Exercise goal:
Answer these questions from the excerpt on therapy during the coronavirus:
1. How did the writer interview psychotherapist Lili Tarkow-Reinisch?
2. What did Anna Blundy co-found, and who is it for?
3. By how many degrees can a single conversation tilt the world back to normality?

Coronavirus means all the rules have gone out the window and there is much more room for experimentation
I interviewed psychotherapist Lili Tarkow-Reinisch over the phone, rather than having an in-person session with her, but I still came away in a different mood: curiosity took the baton from hysterical rumination, at least for a bit. Tarkow-Reinisch pointed out that even if you’ve experienced anxiety before, or isolation, it hasn’t been global. “Is that some kind of compensation,” she asked, “if we’re suffering with others? Or does it make us more alone? We don’t have that answer yet. We’re going to discover this.” It is something we’re all discovering, at speed: how a single conversation can tilt the world back to normality, even if only by five degrees.
We know analysts prefer face-to-face contact, to an almost tyrannical degree. And we know we’re not allowed to have it right now. So the question is, are there upsides to remote therapy? Some analysts have been offering Skype sessions for some time, such as Anna Blundy, who co-founded the Mind Field for aid workers in conflict zones. “There’s a massive advantage in the lack of stigma attached,” she says, going on to describe how much of an impact that can have – whether that means people working in a very tight-knit environment who feel under surveillance, or people who would feel professionally tarnished if they showed any strain, or people who feel so ashamed of needing help that the act of travelling to get it makes them feel vulnerable, even if they’re unlikely to be seen.

Data for analysis:
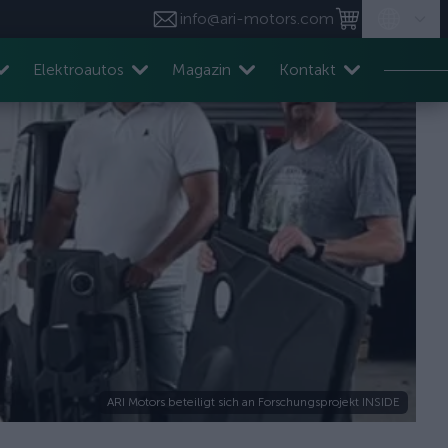
info@ari-motors.com
Elektroautos
Magazin
Kontakt
ARI Motors beteiligt sich an Forschungsprojekt INSIDE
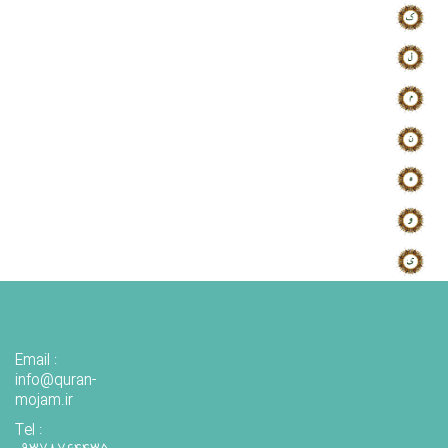
Email :
info@quran-
mojam.ir
Tel :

Reply to the exercise:
1. Over the phone, instead of in person.
2. The Mind Field, for aid workers in conflict zones.
3. Five degrees.